Or: How We Learned to Decorate Around Poverty and Call It Progress
We are repeatedly informed that we live in the most prosperous era in human history.
This is not presented as an opinion. It’s delivered as a fact. Charts are involved. Upward arrows. Keynotes. Annual reports with tasteful gradients. The phrase “never before” is doing a lot of heavy lifting.
Never before has so much wealth existed.
Never before has technology moved so fast.
Never before has productivity been so high.
And yet… here we are.
In an age where global wealth now exceeds $450 trillion, around 700 million people still live in extreme poverty. That’s not a rounding error. That’s not a transitional phase. That’s a small continent’s worth of human beings quietly failing to benefit from humanity’s greatest economic victory lap.
But let’s not dwell. It’s December. There are lights to switch on.
Christmas: The Annual Prosperity Pageant
Christmas, we are told, is a season of goodwill.
In practice, it is a seasonal stress test of the global supply chain. Retail spending spikes into the trillions. Online sales alone now exceed $1 trillion annually, much of it condensed into a few frenzied weeks of festive obligation and dopamine chasing.
Indulgence is no longer indulgence. It’s tradition.
To opt out is to be “difficult”. To question it is to be “negative”. To point out the contrast between excess and deprivation is to be accused of “ruining the mood”.
Meanwhile, food banks report record usage year after year. In many wealthy nations, reliance on emergency food aid has become so normalised that it barely makes the news unless the shelves are completely empty.
That’s not prosperity. That’s coping mechanisms wearing tinsel.

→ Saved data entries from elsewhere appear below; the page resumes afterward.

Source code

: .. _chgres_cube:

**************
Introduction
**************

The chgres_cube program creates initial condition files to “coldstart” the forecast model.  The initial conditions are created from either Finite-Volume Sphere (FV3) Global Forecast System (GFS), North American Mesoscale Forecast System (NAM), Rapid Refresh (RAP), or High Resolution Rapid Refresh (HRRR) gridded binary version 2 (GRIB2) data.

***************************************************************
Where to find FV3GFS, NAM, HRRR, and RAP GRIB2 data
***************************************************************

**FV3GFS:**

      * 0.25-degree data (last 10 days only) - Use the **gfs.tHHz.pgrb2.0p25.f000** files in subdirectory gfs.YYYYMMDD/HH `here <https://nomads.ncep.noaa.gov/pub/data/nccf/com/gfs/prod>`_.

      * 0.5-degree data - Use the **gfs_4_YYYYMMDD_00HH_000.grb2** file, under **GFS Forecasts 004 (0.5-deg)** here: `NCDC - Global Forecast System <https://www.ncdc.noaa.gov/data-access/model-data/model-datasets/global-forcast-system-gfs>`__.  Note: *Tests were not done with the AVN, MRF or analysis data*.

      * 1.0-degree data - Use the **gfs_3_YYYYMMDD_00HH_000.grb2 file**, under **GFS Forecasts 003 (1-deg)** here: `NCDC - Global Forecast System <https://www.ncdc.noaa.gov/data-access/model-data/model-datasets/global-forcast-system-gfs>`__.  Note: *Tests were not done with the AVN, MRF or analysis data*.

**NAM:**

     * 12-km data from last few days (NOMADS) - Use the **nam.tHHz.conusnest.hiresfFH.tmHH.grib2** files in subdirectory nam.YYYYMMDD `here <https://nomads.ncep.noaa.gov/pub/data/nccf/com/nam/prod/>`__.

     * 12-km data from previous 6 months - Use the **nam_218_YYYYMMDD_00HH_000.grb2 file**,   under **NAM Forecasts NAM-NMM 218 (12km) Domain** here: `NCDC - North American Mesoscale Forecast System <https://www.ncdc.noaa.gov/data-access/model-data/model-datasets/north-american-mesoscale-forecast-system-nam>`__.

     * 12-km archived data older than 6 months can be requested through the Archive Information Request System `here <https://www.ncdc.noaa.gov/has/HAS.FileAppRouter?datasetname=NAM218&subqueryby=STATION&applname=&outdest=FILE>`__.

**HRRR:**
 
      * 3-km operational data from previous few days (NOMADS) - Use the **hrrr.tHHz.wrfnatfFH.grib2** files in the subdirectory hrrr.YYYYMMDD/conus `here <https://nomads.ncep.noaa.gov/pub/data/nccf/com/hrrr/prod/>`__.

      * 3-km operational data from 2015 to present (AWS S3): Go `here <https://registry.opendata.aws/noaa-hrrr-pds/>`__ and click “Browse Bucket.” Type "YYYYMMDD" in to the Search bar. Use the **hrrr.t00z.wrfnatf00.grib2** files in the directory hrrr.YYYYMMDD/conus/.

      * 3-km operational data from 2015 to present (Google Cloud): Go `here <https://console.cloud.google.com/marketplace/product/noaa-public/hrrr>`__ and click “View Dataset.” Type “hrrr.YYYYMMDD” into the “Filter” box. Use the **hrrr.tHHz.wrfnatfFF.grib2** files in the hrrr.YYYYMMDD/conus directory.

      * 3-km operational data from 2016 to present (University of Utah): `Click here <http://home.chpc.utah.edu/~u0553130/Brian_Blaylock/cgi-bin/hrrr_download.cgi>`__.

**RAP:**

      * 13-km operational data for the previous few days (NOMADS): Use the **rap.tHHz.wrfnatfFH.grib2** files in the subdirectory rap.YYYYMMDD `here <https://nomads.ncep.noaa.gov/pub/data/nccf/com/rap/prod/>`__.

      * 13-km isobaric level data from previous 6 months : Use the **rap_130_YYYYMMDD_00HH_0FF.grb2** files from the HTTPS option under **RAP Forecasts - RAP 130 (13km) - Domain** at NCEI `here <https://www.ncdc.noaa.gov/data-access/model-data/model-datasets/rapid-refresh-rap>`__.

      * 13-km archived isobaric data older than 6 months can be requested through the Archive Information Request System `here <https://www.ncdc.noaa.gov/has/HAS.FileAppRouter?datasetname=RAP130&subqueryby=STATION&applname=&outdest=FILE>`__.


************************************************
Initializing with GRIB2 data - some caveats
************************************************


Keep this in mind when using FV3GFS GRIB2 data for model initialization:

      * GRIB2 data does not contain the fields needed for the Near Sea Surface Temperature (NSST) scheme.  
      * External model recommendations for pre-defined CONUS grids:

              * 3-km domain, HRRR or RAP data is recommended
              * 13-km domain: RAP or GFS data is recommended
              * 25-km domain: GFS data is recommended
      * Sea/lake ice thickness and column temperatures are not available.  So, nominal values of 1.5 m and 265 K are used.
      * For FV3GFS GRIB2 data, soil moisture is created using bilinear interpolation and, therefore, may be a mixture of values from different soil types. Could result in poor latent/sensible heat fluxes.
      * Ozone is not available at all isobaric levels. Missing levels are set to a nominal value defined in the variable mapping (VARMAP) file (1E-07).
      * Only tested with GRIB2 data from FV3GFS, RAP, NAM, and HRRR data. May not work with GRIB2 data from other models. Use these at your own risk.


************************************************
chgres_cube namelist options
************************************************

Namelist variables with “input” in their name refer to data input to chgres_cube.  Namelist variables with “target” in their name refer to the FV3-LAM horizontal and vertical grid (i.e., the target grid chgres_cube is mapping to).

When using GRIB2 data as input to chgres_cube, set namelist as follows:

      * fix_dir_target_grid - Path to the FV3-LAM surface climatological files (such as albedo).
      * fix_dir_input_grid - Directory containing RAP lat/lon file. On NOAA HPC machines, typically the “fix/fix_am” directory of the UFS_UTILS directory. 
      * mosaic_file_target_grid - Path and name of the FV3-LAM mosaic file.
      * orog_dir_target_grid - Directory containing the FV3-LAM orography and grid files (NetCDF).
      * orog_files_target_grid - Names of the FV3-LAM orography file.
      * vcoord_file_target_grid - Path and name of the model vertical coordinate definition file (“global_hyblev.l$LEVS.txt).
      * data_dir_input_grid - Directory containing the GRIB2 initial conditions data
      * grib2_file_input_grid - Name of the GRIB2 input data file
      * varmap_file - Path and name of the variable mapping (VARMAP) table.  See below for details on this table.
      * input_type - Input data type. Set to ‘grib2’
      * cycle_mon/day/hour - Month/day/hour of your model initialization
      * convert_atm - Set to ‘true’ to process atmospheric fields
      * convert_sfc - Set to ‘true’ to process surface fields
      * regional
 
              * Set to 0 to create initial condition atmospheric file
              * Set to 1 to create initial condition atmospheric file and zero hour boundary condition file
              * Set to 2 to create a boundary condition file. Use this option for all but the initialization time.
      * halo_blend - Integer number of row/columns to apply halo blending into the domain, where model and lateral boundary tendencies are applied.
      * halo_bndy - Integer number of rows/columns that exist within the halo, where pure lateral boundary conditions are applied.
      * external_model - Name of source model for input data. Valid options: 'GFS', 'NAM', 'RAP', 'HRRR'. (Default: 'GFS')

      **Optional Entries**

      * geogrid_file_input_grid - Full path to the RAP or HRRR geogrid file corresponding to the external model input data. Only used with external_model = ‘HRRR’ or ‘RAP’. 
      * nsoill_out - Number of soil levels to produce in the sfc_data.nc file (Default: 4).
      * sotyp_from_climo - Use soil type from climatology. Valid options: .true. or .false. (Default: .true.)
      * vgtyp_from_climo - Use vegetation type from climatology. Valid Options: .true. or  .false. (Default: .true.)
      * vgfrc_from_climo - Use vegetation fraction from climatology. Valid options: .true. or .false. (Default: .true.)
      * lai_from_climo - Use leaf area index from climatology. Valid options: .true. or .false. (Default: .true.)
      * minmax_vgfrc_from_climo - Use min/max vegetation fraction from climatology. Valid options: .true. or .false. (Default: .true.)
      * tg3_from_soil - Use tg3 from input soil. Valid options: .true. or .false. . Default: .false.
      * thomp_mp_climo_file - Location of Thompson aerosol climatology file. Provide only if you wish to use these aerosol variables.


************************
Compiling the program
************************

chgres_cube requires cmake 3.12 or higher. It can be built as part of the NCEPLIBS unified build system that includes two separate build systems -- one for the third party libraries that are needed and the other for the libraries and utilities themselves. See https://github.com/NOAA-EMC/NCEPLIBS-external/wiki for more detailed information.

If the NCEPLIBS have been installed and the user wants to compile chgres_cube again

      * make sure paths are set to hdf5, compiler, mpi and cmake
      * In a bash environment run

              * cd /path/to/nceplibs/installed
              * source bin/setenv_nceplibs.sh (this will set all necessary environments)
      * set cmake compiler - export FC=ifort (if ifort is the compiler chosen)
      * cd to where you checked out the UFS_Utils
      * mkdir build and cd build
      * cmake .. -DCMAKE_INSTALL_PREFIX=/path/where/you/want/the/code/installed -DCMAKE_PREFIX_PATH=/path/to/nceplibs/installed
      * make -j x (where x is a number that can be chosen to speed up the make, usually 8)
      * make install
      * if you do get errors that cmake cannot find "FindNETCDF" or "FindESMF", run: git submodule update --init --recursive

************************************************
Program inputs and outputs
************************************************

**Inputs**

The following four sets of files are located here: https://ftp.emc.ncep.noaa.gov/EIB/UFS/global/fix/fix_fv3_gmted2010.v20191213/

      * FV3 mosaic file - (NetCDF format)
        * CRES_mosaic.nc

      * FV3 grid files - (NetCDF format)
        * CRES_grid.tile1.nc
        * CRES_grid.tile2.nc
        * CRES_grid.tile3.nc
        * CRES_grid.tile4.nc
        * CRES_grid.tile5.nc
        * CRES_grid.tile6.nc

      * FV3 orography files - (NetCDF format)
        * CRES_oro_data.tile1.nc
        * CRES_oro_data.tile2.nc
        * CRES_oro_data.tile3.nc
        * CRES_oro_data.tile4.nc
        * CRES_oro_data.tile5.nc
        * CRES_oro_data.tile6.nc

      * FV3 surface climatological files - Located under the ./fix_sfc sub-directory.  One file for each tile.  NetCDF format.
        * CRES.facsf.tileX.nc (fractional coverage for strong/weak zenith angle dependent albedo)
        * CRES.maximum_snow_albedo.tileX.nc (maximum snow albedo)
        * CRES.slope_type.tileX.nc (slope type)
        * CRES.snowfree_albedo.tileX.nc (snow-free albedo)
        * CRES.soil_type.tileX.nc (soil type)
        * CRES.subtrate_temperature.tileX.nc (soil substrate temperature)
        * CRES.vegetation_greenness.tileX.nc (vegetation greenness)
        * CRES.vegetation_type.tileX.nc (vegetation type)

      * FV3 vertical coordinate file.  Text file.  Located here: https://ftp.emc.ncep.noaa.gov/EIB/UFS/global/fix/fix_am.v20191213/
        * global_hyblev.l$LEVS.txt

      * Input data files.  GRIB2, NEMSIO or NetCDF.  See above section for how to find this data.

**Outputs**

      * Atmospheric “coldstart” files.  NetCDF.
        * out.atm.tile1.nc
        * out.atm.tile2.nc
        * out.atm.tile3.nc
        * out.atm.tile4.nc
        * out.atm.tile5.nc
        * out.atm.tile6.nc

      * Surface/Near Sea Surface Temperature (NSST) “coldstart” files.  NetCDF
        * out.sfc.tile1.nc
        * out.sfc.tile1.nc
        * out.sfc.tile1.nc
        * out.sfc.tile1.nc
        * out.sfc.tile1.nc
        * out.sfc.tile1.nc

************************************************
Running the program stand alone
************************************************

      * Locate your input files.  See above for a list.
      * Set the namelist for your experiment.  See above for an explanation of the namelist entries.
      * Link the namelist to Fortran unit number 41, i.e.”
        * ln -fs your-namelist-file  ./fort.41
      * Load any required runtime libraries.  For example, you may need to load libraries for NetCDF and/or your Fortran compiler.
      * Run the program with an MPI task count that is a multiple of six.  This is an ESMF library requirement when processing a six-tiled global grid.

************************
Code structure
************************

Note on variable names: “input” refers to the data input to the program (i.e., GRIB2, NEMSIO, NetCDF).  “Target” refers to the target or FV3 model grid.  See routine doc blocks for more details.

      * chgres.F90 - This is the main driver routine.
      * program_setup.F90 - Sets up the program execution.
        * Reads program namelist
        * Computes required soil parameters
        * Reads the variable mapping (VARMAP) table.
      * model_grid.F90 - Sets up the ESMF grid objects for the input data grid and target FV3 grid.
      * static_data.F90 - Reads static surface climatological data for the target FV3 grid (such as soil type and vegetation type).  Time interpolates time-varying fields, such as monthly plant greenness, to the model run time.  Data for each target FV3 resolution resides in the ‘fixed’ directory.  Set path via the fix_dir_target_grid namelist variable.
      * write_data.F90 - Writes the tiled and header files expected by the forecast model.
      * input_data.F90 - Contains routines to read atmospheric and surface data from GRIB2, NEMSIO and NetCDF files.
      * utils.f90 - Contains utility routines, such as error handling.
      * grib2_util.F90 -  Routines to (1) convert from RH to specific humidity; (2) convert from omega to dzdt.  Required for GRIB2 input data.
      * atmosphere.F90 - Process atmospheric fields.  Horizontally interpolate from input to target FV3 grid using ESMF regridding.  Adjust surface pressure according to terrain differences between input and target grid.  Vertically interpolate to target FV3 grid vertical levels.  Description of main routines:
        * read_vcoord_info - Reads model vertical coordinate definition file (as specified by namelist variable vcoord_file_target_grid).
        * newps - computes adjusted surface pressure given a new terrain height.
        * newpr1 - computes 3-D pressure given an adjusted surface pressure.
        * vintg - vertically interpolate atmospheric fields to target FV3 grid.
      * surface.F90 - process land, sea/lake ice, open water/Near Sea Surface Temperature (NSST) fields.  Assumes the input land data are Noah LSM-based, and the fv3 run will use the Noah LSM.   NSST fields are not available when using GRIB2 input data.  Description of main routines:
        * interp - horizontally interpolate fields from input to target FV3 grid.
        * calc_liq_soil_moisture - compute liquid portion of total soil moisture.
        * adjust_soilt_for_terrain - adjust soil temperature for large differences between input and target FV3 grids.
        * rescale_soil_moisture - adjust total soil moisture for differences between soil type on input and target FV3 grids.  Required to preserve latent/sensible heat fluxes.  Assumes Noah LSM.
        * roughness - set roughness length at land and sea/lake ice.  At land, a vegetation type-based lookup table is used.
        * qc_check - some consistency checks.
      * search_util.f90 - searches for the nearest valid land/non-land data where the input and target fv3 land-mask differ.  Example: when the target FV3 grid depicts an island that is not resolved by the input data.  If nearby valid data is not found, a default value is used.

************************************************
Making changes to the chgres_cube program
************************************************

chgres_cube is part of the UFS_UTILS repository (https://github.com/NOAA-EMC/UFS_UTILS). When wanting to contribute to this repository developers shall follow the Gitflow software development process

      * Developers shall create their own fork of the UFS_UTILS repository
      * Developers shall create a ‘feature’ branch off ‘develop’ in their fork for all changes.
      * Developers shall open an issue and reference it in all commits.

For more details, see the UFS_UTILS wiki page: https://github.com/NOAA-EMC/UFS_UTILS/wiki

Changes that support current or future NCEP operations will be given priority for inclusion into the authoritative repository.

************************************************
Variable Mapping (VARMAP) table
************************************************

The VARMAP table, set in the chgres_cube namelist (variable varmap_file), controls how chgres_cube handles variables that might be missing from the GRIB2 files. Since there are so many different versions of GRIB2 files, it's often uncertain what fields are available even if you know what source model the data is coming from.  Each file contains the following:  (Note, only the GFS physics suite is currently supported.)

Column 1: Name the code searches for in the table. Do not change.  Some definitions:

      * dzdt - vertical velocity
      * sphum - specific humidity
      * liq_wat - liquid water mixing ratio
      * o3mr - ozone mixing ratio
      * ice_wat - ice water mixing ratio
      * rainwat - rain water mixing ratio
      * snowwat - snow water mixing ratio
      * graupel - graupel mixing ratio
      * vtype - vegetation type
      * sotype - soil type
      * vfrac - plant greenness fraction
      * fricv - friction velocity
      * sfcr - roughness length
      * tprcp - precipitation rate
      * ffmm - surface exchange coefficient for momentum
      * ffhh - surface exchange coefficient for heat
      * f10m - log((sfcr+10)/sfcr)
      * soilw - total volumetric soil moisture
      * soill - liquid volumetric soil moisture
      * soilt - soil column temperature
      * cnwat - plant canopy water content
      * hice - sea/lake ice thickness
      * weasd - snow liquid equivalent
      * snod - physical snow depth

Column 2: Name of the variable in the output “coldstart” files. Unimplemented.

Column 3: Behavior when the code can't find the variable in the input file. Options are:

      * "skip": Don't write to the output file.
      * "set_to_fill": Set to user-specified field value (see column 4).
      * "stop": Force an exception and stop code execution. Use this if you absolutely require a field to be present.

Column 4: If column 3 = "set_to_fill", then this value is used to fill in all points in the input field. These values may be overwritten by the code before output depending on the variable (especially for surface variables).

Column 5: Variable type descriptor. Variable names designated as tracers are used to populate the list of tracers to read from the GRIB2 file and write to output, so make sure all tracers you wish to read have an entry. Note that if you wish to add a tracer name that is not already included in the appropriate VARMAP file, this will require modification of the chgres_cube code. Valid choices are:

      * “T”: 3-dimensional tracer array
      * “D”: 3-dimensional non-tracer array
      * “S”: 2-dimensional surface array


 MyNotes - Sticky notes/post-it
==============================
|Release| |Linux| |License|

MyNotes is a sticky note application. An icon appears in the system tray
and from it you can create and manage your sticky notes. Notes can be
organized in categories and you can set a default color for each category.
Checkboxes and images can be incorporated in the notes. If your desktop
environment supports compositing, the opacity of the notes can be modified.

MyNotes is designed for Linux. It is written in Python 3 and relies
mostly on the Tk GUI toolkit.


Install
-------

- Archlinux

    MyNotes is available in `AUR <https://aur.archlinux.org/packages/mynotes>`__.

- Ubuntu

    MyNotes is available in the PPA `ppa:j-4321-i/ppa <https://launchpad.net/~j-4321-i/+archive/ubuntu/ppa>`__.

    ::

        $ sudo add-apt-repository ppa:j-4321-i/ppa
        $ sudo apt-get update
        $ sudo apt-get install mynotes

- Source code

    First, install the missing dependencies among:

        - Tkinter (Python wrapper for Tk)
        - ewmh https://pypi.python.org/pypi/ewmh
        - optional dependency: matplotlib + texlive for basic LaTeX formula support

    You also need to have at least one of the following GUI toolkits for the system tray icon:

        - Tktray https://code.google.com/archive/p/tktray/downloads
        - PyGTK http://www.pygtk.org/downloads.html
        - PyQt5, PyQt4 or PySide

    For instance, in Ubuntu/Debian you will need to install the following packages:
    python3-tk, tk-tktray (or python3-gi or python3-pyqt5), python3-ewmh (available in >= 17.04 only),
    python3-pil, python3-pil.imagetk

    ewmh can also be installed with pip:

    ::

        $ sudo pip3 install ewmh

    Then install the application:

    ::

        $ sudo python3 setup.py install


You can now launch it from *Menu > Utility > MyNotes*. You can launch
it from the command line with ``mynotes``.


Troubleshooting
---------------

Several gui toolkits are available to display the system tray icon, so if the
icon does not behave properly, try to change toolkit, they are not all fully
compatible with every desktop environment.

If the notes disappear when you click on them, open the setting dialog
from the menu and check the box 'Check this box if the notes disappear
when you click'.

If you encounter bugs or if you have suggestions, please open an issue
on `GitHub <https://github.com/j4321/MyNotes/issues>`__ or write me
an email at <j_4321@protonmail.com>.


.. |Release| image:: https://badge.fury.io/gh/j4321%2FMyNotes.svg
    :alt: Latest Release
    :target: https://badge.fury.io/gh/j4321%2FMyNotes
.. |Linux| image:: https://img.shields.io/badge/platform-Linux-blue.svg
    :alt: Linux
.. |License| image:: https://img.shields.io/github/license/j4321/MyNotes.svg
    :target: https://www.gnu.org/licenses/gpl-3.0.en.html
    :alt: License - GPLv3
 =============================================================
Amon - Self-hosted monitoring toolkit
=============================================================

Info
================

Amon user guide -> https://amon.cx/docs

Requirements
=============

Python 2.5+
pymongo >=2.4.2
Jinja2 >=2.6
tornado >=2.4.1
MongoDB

Poverty Didn’t Disappear. It Rebranded.
Here’s the clever bit.
Poverty used to be a collective embarrassment. Something societies tried, at least rhetorically, to solve. Now it’s been rebranded as a personal failure.
If you’re struggling, you must have missed a memo. Didn’t optimise your mindset. Didn’t hustle correctly. Didn’t pivot. Didn’t leverage. Didn’t invest early in the right decade, with the right parents, in the right postcode.
Globally, the top 1% now own more wealth than the bottom 50% combined. This is presented as an interesting statistic, occasionally followed by a panel discussion, and then promptly ignored so we can get back to talking about innovation.
Prosperity, it turns out, is doing brilliantly… just not inclusively.
The Myth of the Rising Tide
We love the phrase “a rising tide lifts all boats”.
What it fails to mention is that some people were never given a boat. Some were handed a leaky dinghy. And some were told the water rising around their ankles was actually an opportunity if they just reframed it.
Wages, adjusted for inflation, have barely moved in decades for vast swathes of the population, while productivity has soared. In other words, people are producing more value than ever… and keeping less of it.
That gap didn’t happen accidentally. It was engineered carefully, politely, over time. With policies. With incentives. With PowerPoint decks.
And now, at Christmas, we’re encouraged to celebrate the success of the system by purchasing novelty socks.
Insulation Is the Real Luxury
The true luxury of modern prosperity isn’t wealth. It’s insulation.
The ability not to see poverty.
Not to smell it.
Not to encounter it unless it arrives as a carefully edited charity advert between festive films.
We don’t eliminate suffering anymore. We mute it. We move it out of sight. We outsource it geographically and psychologically.
If suffering becomes too visible, we adjust the algorithm.
Christmas doesn’t reveal how generous we are. It reveals how effectively we’ve learned to look away while congratulating ourselves for caring.
This Isn’t About Guilt
Let’s be clear. This isn’t a call for guilt.
Guilt is performative. Guilt buys a candle, shares a post, donates once, and returns to normal programming by January.
This is about honesty.
If we truly live in the most prosperous age humanity has ever known, then persistent global poverty is not a mystery. It’s not an oversight. It’s not a temporary glitch.
It is the cost of a system that works exceptionally well… for a very specific group of people.
And Christmas, with all its warmth and excess, doesn’t create that contradiction.
It simply lights it up.
If this stirred something uncomfortable and you’d rather do something useful than feel guilty about it, organisations like Oxfam, UNICEF, CARE, Save the Children, or the World Food Programme work globally to address poverty where it actually exists… not just where it photographs well.